### Dataset excerpts
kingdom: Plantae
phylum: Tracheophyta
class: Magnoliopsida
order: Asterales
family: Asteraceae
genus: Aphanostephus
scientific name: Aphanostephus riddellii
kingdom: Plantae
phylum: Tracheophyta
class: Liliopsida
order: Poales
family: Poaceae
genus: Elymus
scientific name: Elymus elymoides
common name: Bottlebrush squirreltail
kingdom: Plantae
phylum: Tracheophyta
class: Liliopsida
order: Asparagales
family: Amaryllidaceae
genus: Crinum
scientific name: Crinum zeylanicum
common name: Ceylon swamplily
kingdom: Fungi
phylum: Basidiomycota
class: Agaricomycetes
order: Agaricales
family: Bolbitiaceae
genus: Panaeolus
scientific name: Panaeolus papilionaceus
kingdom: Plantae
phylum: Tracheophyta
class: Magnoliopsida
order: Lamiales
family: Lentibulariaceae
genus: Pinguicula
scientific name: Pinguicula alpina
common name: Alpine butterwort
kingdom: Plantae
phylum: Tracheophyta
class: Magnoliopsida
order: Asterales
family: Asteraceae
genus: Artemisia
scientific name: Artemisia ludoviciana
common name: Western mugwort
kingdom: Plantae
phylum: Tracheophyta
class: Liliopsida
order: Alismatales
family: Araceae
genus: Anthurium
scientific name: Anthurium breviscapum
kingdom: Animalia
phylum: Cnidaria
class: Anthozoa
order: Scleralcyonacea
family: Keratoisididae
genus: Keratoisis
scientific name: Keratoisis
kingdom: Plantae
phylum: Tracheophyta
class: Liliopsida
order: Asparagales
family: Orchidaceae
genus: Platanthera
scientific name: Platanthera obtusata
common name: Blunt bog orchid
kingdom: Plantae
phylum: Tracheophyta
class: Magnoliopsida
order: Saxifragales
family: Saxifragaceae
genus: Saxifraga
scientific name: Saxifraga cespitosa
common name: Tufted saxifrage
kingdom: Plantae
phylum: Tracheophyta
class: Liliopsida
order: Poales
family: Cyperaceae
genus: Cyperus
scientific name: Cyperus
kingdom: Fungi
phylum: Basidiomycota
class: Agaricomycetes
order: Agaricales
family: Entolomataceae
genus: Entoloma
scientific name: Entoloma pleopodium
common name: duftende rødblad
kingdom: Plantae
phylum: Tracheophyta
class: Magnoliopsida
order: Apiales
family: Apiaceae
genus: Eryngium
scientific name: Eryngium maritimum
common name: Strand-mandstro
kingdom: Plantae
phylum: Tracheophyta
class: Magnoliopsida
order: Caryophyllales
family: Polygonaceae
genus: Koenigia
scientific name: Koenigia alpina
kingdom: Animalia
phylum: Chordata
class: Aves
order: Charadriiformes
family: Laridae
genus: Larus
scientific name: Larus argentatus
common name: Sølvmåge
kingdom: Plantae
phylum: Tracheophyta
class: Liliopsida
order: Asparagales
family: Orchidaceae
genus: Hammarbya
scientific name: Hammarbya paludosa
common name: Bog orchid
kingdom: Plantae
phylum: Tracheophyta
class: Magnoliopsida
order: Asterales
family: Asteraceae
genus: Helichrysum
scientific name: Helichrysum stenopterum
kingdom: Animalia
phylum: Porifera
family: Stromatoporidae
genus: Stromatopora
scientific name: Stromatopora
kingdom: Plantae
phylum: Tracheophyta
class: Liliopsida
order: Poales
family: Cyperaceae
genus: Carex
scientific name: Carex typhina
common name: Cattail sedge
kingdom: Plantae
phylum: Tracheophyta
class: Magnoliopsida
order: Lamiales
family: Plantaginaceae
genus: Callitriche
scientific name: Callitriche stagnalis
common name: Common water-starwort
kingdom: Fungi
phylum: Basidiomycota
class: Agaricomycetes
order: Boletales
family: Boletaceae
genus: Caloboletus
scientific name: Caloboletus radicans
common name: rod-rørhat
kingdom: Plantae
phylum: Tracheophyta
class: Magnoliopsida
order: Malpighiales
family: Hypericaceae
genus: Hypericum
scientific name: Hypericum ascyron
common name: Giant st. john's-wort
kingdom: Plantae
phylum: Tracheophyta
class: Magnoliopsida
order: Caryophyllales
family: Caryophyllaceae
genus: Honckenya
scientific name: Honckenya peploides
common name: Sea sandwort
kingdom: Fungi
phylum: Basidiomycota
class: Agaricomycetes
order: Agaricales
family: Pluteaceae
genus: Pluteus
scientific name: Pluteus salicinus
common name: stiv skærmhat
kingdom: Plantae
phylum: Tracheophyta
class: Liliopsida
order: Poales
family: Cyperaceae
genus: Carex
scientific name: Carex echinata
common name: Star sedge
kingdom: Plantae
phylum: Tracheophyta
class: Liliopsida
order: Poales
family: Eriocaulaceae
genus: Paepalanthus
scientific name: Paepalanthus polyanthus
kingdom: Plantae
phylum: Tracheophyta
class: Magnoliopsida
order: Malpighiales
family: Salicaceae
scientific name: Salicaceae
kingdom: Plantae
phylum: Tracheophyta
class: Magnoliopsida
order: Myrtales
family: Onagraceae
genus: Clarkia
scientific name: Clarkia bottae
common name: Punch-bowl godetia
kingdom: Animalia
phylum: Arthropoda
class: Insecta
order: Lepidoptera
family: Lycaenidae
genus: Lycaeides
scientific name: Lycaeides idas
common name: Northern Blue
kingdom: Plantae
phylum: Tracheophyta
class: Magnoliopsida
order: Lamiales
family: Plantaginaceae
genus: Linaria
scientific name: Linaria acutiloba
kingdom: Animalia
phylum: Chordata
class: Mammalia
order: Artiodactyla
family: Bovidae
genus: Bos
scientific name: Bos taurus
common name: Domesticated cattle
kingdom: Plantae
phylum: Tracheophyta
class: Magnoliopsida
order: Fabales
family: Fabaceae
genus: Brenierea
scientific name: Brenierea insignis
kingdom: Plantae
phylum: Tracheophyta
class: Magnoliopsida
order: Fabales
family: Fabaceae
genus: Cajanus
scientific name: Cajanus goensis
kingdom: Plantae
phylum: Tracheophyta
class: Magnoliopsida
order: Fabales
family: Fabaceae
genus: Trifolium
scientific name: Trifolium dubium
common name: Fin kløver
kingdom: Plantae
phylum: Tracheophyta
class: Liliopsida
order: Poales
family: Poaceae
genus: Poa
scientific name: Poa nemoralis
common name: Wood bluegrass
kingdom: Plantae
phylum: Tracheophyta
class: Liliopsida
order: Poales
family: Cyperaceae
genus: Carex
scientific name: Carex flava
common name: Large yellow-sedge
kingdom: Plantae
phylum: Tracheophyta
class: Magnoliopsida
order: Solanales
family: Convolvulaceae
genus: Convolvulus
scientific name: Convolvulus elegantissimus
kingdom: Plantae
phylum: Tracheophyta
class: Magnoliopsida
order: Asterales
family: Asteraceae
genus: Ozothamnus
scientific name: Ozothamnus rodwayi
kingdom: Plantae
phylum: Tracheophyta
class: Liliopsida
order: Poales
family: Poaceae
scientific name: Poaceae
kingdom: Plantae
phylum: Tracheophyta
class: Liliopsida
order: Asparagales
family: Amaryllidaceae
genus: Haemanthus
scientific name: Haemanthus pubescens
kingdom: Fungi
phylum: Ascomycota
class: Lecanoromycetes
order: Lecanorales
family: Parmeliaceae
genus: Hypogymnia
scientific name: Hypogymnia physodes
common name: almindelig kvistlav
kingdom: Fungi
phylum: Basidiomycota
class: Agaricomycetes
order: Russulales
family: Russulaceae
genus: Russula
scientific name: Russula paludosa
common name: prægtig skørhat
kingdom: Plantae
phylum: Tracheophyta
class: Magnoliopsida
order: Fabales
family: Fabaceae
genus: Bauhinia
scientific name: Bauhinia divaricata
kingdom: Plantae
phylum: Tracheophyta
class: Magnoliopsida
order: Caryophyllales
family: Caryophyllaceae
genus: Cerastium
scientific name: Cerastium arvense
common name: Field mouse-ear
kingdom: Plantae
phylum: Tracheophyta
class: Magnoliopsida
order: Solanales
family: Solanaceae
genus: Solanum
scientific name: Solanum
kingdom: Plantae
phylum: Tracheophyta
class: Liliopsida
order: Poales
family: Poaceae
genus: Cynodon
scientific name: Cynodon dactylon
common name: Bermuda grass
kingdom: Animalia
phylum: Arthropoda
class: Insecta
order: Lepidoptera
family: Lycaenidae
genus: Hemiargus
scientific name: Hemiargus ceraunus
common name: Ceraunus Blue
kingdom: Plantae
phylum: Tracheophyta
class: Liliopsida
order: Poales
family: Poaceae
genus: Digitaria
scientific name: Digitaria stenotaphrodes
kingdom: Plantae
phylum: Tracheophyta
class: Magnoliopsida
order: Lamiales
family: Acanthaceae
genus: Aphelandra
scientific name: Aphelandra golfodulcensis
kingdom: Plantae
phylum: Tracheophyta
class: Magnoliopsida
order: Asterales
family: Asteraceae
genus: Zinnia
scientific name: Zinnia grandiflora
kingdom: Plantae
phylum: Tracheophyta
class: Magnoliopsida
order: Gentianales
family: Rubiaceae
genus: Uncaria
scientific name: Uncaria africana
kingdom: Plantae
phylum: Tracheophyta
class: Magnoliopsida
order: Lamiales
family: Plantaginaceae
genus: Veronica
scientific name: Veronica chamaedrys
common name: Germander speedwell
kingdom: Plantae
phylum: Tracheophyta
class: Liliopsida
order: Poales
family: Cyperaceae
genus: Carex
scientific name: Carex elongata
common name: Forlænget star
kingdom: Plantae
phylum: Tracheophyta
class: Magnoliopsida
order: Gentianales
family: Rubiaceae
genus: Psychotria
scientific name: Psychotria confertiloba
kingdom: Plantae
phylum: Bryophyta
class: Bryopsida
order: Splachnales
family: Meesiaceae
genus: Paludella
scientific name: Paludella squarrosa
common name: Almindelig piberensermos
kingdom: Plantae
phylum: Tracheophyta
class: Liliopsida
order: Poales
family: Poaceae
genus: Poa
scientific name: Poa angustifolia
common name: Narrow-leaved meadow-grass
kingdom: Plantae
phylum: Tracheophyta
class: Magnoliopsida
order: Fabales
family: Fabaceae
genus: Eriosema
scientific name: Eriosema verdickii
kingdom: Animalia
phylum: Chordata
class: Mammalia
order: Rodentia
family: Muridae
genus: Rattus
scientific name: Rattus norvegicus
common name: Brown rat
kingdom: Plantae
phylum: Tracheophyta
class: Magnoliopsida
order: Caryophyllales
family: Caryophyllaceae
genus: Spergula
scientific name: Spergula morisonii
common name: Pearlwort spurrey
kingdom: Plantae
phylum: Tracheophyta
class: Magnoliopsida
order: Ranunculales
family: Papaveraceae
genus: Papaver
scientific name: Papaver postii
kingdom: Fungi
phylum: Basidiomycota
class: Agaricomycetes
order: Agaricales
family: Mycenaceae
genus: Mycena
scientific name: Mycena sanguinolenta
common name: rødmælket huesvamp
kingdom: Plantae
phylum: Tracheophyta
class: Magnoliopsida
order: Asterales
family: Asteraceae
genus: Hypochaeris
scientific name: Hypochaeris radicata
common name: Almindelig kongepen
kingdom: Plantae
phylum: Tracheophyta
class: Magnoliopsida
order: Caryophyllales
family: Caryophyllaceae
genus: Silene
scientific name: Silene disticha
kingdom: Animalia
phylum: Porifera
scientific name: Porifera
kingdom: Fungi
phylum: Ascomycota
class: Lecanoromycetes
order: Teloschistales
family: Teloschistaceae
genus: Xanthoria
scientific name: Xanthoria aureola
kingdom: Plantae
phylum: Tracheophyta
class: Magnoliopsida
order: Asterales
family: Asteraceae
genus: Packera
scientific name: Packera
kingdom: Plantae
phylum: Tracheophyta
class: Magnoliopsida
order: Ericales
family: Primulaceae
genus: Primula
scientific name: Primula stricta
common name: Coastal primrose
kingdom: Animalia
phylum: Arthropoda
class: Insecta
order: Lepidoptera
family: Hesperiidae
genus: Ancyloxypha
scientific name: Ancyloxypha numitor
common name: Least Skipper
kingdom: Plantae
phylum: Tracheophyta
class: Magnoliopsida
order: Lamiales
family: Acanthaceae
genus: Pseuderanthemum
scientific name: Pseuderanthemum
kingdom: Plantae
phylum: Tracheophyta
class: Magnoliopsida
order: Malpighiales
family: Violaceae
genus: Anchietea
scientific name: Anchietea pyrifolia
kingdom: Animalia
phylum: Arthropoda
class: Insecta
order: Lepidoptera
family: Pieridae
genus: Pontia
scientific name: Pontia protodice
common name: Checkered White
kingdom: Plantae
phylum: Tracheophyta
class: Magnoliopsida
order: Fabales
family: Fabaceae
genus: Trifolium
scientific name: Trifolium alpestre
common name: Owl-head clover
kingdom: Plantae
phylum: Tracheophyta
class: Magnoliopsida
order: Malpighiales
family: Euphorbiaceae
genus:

### The task
Quote everything in the data above from the line containing "genus: Caloboletus" down to the line containing "scientific name: Salicaceae", including both of those lines. Reproduce each line word for word.

### Solution
genus: Caloboletus
scientific name: Caloboletus radicans
common name: rod-rørhat
kingdom: Plantae
phylum: Tracheophyta
class: Magnoliopsida
order: Malpighiales
family: Hypericaceae
genus: Hypericum
scientific name: Hypericum ascyron
common name: Giant st. john's-wort
kingdom: Plantae
phylum: Tracheophyta
class: Magnoliopsida
order: Caryophyllales
family: Caryophyllaceae
genus: Honckenya
scientific name: Honckenya peploides
common name: Sea sandwort
kingdom: Fungi
phylum: Basidiomycota
class: Agaricomycetes
order: Agaricales
family: Pluteaceae
genus: Pluteus
scientific name: Pluteus salicinus
common name: stiv skærmhat
kingdom: Plantae
phylum: Tracheophyta
class: Liliopsida
order: Poales
family: Cyperaceae
genus: Carex
scientific name: Carex echinata
common name: Star sedge
kingdom: Plantae
phylum: Tracheophyta
class: Liliopsida
order: Poales
family: Eriocaulaceae
genus: Paepalanthus
scientific name: Paepalanthus polyanthus
kingdom: Plantae
phylum: Tracheophyta
class: Magnoliopsida
order: Malpighiales
family: Salicaceae
scientific name: Salicaceae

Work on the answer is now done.